Selain itu saat ini jumlah guru bulum mencukupi dengan perbandingan siswa yang harus dididik. Sepatunya tidak perlu ada kerisauan di FKIP banyak peminat, karena jika Undang-undang pendidikan dicoba untuk dijalankan secara soprtif hal ini bukan permasalahan, karena kita masih dalam kategori kekurangan guru. Standar yang optimal dalam satu kelas maksima 20 peserta didik. Idealnya lagi guru pembimbing 1 dengan asisten guru 2 hingga 4 orang (pola pembelajaran kursus). Sehingga proses pembelajaran menjadi lebih efektif. Maka masih sangat diperlukan jumlah guru dan bangungan sekolahan.
Hal yang cukup ironis bahwa saat ini masih ada sekolah yang terancam tutup, dan penyebab tutup skolah tersebut disamping permasalahan murid sedikit juga karena mobilitas dan kedisiplinan guru kurang maka minim peminat. Kenyataannya masih banyak murid yang tidak tertampung untuk sekolah, pengaturan proposional murid dan sekolah jika wajib belajar benar-benar dilakukan tidak perlu terjadi. Jika satu wilayah terdapat anak-anak usia sekolah yang seluruhnya terserap dalam lingkungan belajar dan ternyata masih banyak sekolah yang sepi murid, maka dapat mengimpor murid dari wilayah yang kekurangan bangunan sekolah. Sedang alangkah ironis jika ada guru  yang mobilitas rendah, jarang masuk dan asering telat. Karena masih banyak calon guru yang belum mendapat kesempatan mengajar.

Sesuai dengan amanah UUD maka Pemerintah menganggarkan pendidikan 20% sbenarnya untuk membiayai pendidikan dasar dapat dikatan lebih dari cukup. Kemudian pemerintah daerah baik provinsi maupun kabupaten harus didorong mengalokasikan angaran pendidikan sebesar 25%-15%. Misalkan tanggunggan pemerintah kabupaten fokus kepada menggeratiskan sekolah menengah atas dan sederajat.

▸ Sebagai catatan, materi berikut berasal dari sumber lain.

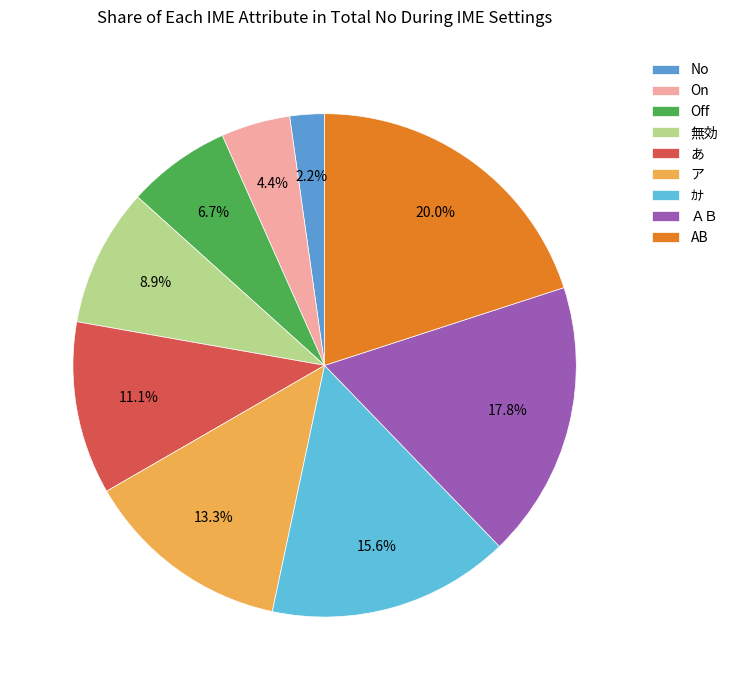

What is the total percentage of 無効 and あ?

20.0%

Kemudian Pemerintah pusat program sekolah geratis pada Diploma dan Setrata 1 yang disesuaikan dengan kebutuhan daerah, serta wajib setelah wisuda selama lima tahun berkontribusi kepada daerah (konsep pengabdian). Hal ini dapat menyelesaiakn masalah penganguran dan pemberdayaan putra-putri daerah yang potensial.

Selanjutnya juga  pegawai pemerintah dan aparatur pemerintahan dari presiden hinga bupati, para mentri dan  anggota dewan juga perlu menghibah uang misalkan 10 juta buat bantuan biaya pendidikan. Bila sistem terus di kembangkan tidak menuntup kemungkinan pada penggeatisan S2 dan S3.untuk menuju hal tersebut diawali dengan memberikan bea siswa yang layak tentunya dengan ikatan kontrak. Janagan sampai setelah mendapat beasiswa justeru pindah keluar negeri menjadi pegawai negara asing. Negara jeas kecolongan mebiayai seorang yang tidak memiliki jiwa patriotis.

Maka pendidikan geratis dinegara ini bukanlah hal yang mustahil jika benar-benar ada tekat untuk mewujudkan.